Glavas curled a hand out from his coat, waiting as Vlado tore open the flimsy paper. He grabbed the first cigarette greedily, an expression of relief unfolding on his face as Vlado leaned forward with his lighter. Glavas sank back on the couch, sucking in the first draught of smoke just in time to smother a rising cough. A wide grin spread across his face. “There,” he said. “Much better. Even with Drinas.”

He inhaled a second time just as deeply while Vlado waited, then exhaled a long, luxurious plume of smoke before resuming, half a beat slower than before.

“So, then, Vitas lit my cigarette, the first of many, so I hope you’ve brought more than one pack. Then he said, ‘Well, why don’t you just tell me what you know about the card, and when you’re finished we’ll go back over some of the things I’m interested in.’ I told him this could literally take hours, because that card had a history going back a half a century, and the fact he was in possession of it told me its history was perhaps still being revised.

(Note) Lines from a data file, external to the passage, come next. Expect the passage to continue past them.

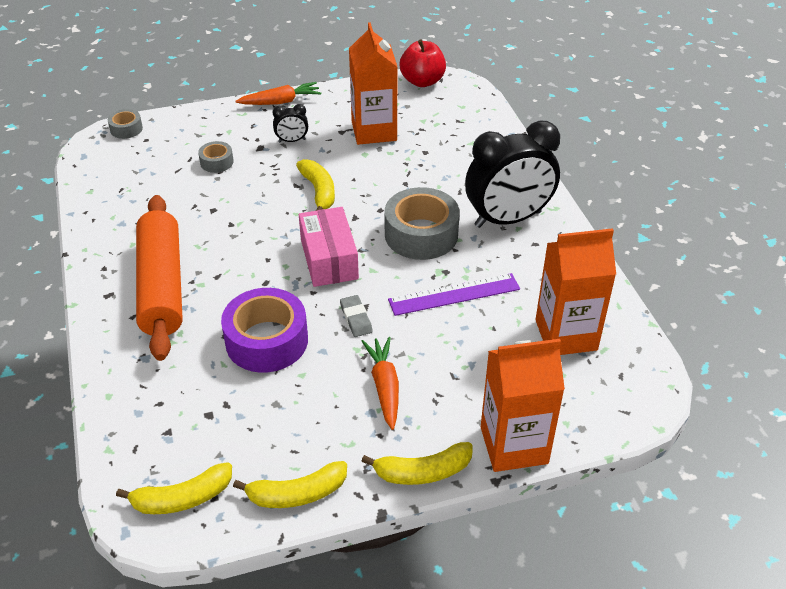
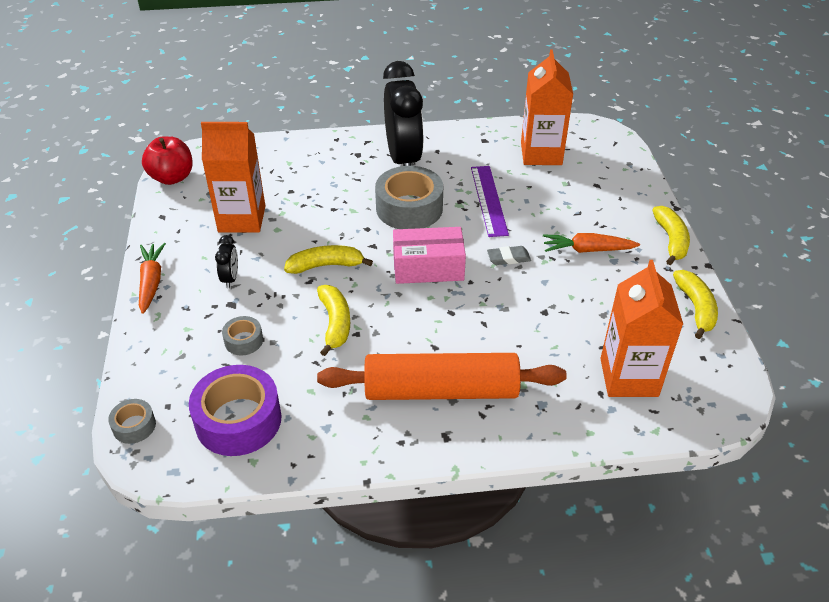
camera: 80 degrees left, 0 degrees up
yellow banana [116,462,232,514] -> yellow banana moved to [317,285,350,356]
purple tape [221,288,308,373] -> purple tape moved to [189,365,282,456]
orange carton [481,339,565,472] -> orange carton moved to [600,260,683,397]

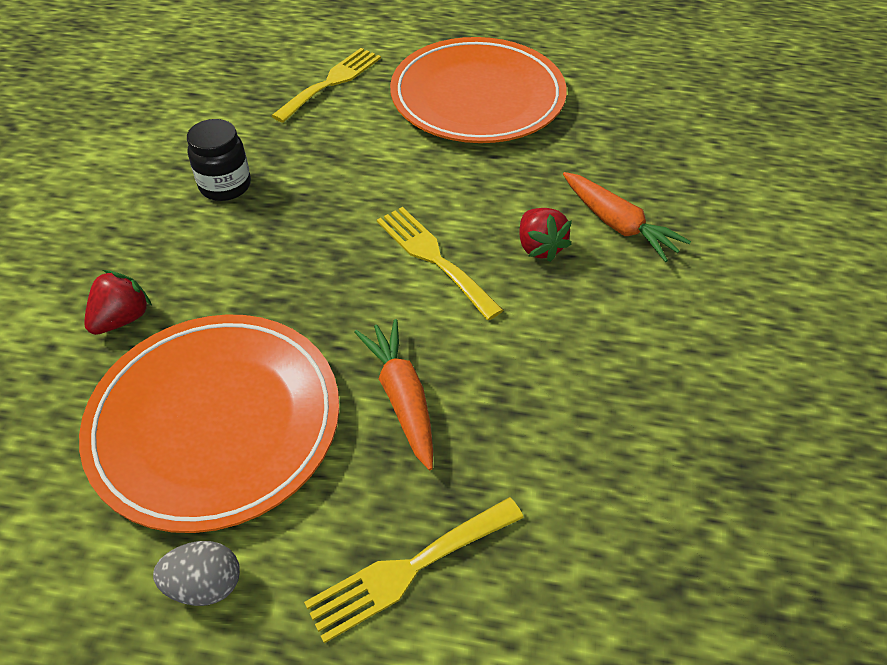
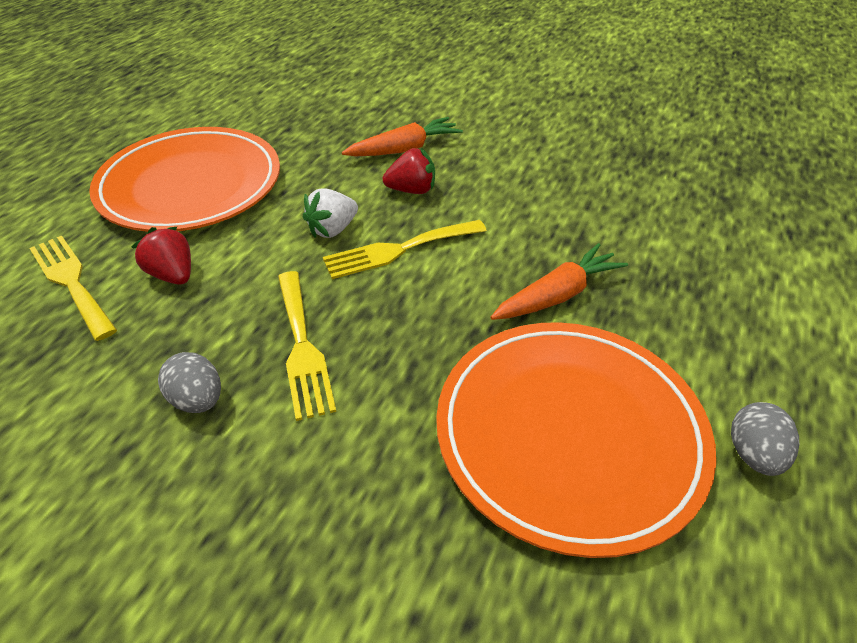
camera: 75 degrees left, 5 degrees down
red strawberry [84,270,152,335] -> red strawberry moved to [131,227,191,285]
black jar [187,119,251,201] -> grey egg [158,352,221,413]
yellow fork [304,497,524,643] -> yellow fork moved to [278,271,336,421]
orange carrot [354,319,433,470] -> orange carrot turned 150 degrees clockwise [491,243,628,320]
none -> white strawberry [303,188,358,238]

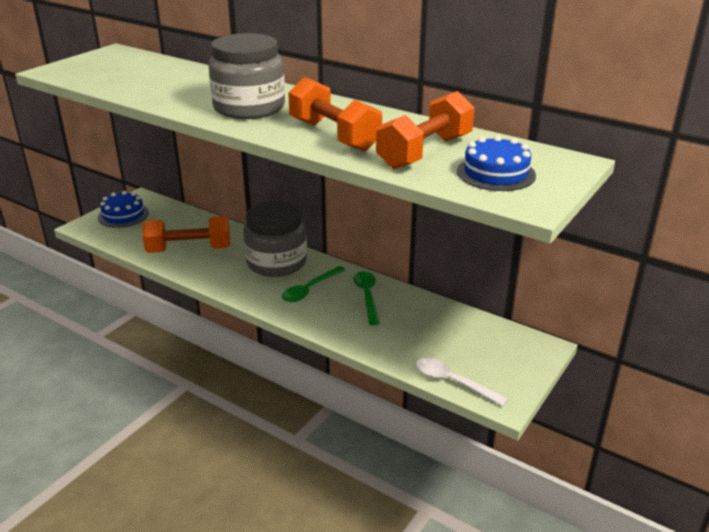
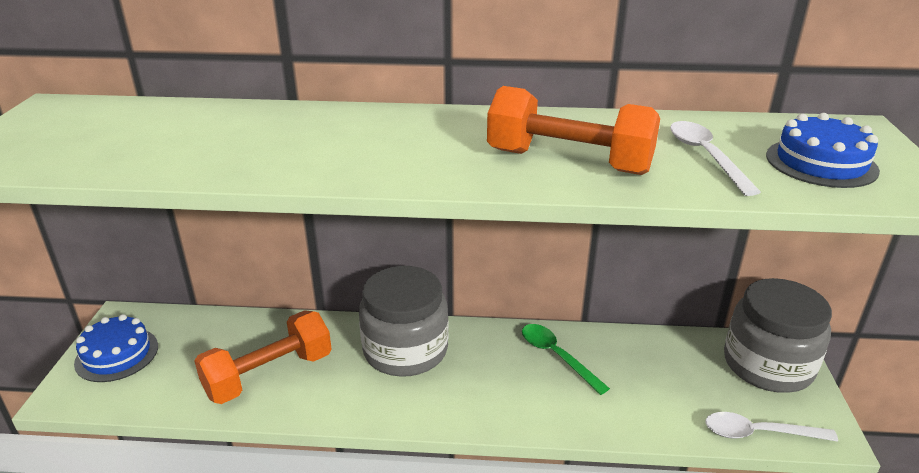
camera: 30 degrees left, 0 degrees up
grey jar [209,33,285,119] -> grey jar moved to [724,278,832,393]
green spoon [282,266,345,302] -> none
orange dumbbell [376,91,474,169] -> white spoon [670,121,761,196]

“ ‘Oh don’t worry about that, Mr. Glavas,’ he said, in a most gentlemanly way. He was like a fine young nephew who’d dropped by for tea. Quite pleasant in his way. Put me completely off guard. ‘I am a very patient man,’ he said, ‘and by the sound of things neither of us will be going anywhere anytime soon.’ For you see, the shelling was still making quite a ruckus. I was surprised he’d come at all, much less arrived in one piece with such an unflappable air. And you say now he’s been murdered. You’re certain of that.”

“I’m afraid so. Saw the body myself.”

“Ah, a shame.” Glavas shook his head, tapping his cigarette against the arm of the couch, then brushing away some spilled ash with the quick flicking motions of a fastidious man. He leaned back to savor another slow draw on the cigarette.

“Might I ask how it was done?” Glavas asked. “The murder, I mean.”

“Shot through the head. Down by the river at night. Most likely so it would look like he was a sniper victim.”

He seemed to consider this a few moments, then grunted, as having made up his mind to get on with it.

“Well then, so where was I?”

“The index card, the one with the red dot. You said Vitas had one.”